- **Prompt**
Write out each line of the entries exactly, starting at the first and finishing with the line that contains "22: (421, 444)".

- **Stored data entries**
********
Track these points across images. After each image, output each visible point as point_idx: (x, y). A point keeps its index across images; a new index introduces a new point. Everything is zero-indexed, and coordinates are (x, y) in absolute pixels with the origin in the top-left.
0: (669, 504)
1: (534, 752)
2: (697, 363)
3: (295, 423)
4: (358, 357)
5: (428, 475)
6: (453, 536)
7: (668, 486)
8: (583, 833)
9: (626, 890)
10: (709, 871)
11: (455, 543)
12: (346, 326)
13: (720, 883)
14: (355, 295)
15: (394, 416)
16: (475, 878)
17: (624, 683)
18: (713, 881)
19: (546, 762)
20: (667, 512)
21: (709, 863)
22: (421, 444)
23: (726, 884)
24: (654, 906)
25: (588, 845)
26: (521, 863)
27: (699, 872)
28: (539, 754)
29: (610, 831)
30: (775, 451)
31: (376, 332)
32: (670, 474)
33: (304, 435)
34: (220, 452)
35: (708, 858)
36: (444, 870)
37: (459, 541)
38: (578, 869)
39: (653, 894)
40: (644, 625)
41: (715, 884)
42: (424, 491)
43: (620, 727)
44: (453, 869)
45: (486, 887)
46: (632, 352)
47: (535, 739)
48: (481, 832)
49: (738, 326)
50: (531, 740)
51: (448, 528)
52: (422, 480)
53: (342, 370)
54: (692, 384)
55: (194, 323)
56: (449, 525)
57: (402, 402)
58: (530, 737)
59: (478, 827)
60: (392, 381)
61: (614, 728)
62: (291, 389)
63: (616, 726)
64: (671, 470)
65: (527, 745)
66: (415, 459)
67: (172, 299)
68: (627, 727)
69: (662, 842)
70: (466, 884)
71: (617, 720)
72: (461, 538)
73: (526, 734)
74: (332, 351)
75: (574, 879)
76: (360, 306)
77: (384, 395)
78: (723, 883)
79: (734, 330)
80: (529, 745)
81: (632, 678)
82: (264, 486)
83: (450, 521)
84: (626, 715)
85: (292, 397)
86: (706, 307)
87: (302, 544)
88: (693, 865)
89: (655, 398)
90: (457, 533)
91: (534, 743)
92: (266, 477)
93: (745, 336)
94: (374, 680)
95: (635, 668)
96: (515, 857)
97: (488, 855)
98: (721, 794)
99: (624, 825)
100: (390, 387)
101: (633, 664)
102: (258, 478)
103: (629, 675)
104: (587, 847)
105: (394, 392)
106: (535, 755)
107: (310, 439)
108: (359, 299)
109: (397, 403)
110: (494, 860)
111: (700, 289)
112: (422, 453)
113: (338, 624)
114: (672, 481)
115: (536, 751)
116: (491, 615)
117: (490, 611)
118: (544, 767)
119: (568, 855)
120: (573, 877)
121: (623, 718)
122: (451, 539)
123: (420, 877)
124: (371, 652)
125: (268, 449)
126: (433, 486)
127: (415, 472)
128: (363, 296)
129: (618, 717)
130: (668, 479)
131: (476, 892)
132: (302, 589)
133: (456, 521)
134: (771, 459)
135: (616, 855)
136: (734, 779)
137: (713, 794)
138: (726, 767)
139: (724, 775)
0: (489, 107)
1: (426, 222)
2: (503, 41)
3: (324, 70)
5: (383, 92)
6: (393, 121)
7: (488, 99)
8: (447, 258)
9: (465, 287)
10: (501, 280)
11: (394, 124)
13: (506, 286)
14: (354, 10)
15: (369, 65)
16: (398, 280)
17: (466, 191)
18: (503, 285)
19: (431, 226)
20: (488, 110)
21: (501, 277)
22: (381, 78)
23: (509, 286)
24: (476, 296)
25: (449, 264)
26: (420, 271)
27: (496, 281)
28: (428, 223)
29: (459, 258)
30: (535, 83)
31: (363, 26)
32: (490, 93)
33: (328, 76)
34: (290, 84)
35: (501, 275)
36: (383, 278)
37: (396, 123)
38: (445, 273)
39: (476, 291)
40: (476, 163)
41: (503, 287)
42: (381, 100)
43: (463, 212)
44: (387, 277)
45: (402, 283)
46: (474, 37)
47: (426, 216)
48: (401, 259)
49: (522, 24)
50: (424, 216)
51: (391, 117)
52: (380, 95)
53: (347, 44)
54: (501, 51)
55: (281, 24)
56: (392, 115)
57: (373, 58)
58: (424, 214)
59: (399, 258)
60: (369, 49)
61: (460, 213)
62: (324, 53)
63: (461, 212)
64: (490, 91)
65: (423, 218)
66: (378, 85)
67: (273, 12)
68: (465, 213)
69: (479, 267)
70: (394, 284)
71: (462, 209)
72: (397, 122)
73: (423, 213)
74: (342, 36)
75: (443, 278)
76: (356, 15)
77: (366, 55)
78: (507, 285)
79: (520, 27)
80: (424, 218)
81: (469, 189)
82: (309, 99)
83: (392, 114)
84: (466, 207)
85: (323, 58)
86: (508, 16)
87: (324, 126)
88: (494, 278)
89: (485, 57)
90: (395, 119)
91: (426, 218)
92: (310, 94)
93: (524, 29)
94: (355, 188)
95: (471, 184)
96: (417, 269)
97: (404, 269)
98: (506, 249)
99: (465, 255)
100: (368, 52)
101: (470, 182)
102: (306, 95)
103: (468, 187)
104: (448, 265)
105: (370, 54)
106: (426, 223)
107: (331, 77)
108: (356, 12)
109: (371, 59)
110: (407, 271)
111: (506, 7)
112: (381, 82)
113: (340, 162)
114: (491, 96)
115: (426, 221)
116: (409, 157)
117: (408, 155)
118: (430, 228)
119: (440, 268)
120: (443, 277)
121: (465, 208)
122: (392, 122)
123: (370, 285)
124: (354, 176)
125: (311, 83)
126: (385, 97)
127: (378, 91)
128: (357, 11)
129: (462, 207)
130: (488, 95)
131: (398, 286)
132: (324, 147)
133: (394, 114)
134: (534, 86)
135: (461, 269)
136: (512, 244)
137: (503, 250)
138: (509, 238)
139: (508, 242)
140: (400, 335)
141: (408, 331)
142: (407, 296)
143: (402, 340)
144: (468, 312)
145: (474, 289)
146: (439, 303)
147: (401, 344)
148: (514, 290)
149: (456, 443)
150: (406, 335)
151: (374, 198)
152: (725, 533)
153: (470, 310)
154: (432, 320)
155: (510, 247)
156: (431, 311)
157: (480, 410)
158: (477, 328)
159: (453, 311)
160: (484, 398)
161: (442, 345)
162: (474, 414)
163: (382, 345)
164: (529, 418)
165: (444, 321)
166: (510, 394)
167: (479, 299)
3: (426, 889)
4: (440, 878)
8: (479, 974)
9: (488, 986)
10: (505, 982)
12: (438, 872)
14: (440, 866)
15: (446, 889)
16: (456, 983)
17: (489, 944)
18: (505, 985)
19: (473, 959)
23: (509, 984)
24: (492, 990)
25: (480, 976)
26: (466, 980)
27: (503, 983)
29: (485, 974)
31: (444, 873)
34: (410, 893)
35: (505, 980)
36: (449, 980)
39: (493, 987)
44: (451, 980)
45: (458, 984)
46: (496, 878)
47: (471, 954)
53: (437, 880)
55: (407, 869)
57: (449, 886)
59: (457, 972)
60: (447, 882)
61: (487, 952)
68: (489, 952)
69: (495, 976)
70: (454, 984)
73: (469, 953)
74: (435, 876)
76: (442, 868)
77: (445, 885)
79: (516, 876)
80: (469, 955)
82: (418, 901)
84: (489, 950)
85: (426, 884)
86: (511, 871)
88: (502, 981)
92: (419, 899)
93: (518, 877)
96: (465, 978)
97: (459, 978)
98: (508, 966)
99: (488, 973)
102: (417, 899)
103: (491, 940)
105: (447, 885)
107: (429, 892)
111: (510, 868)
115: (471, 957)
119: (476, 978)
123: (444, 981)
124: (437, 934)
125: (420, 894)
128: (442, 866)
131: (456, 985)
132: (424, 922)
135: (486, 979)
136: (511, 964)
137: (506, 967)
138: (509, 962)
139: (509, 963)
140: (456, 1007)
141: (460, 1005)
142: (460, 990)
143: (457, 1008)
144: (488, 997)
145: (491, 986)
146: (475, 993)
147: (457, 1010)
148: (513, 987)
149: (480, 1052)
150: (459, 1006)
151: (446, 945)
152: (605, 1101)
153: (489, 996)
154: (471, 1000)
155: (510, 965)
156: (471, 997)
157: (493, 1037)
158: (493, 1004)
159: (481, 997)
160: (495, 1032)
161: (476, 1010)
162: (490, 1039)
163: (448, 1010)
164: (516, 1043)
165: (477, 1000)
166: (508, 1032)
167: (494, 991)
********
- **Solution to this exercise**
Track these points across images. After each image, output each visible point as point_idx: (x, y). A point keeps its index across images; a new index introduces a new point. Everything is zero-indexed, and coordinates are (x, y) in absolute pixels with the origin in the top-left.
0: (669, 504)
1: (534, 752)
2: (697, 363)
3: (295, 423)
4: (358, 357)
5: (428, 475)
6: (453, 536)
7: (668, 486)
8: (583, 833)
9: (626, 890)
10: (709, 871)
11: (455, 543)
12: (346, 326)
13: (720, 883)
14: (355, 295)
15: (394, 416)
16: (475, 878)
17: (624, 683)
18: (713, 881)
19: (546, 762)
20: (667, 512)
21: (709, 863)
22: (421, 444)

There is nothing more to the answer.